Bill Cassidy, a journalism instructor at NIU, is someone who has been involved in sports media and has researched the representation of the similarly marginalized groups of gay and lesbian athletes inside that media. He said this harmful perception comes from a concept known as hegemonic masculinity.

“It’s this false idea that men are inherently better and should be held in a higher regard,” Cassidy said. “While there have been steps in the right direction, that same ideology that men are more important than women continues to persist.” 

This harmful idea pushes the consistent disrespect of women athletes. This is a problem because it discriminates against a huge number of athletes and may discourage young women from becoming involved in sports.
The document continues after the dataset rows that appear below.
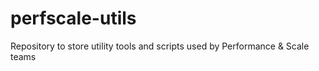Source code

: # perfscale-utils
Repository to store utility tools and scripts used by Performance &amp; Scale teams
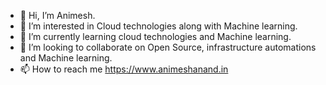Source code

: - 👋 Hi, I’m Animesh.
- 👀 I’m interested in Cloud technologies along with Machine learning.
- 🌱 I’m currently learning cloud technologies and Machine learning.
- 💞️ I’m looking to collaborate on Open Source, infrastructure automations and Machine learning.
- 📫 How to reach me https://www.animeshanand.in

<!---
animesh473/animesh473 is a ✨ special ✨ repository because its `README.md` (this file) appears on your GitHub profile.
You can click the Preview link to take a look at your changes.
--->

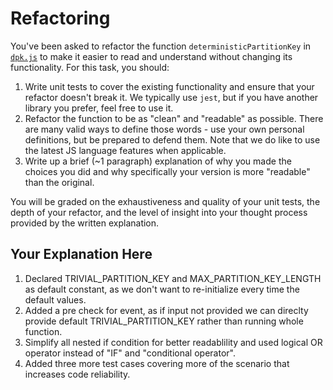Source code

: # Refactoring

You've been asked to refactor the function `deterministicPartitionKey` in [`dpk.js`](dpk.js) to make it easier to read and understand without changing its functionality. For this task, you should:

1. Write unit tests to cover the existing functionality and ensure that your refactor doesn't break it. We typically use `jest`, but if you have another library you prefer, feel free to use it.
2. Refactor the function to be as "clean" and "readable" as possible. There are many valid ways to define those words - use your own personal definitions, but be prepared to defend them. Note that we do like to use the latest JS language features when applicable.
3. Write up a brief (~1 paragraph) explanation of why you made the choices you did and why specifically your version is more "readable" than the original.

You will be graded on the exhaustiveness and quality of your unit tests, the depth of your refactor, and the level of insight into your thought process provided by the written explanation.

## Your Explanation Here
1. Declared TRIVIAL_PARTITION_KEY and MAX_PARTITION_KEY_LENGTH as default constant, as we don't want to re-initialize every time the default values.
2. Added a pre check for event, as if input not provided we can direclty provide default TRIVIAL_PARTITION_KEY rather than running whole function.
3. Simplify all nested if condition for better readablility and used logical OR operator instead of "IF" and "conditional operator".
4. Added three more test cases covering more of the scenario that increases code reliability.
It also continues a culture of negativity, something that needs to be changed because it should have no place in sports.

Dawn Norwood, an NIU sports management professor, said leveling the field for women starts with breaking the constant comparisons between men and women as a whole, especially in young men. 

“If you start early not to differentiate and make one sex better than the other or more important than the other, and you show that these are athletes as well, I think that’s when you’ll be able to see the growth,” Norwood said.

This difference in approach would be incredibly important and could help in the pursuit of getting fans and organizations to treat women athletes with the respect their level of hard work deserves. There should be positivity and praise given to them as opposed to hate. 

When women display greatness, it should not be minimized. It should instead be encouraged and lauded, just as greatness is for men. 

Women’s sports deserve much more respect. There are prominent female athletes like basketball player Caitlin Clark and tennis player Coco Gauff who are pioneering with their talent and popularity, but there’s still a long way to go until the positive perception of female athletes is to the level they deserve.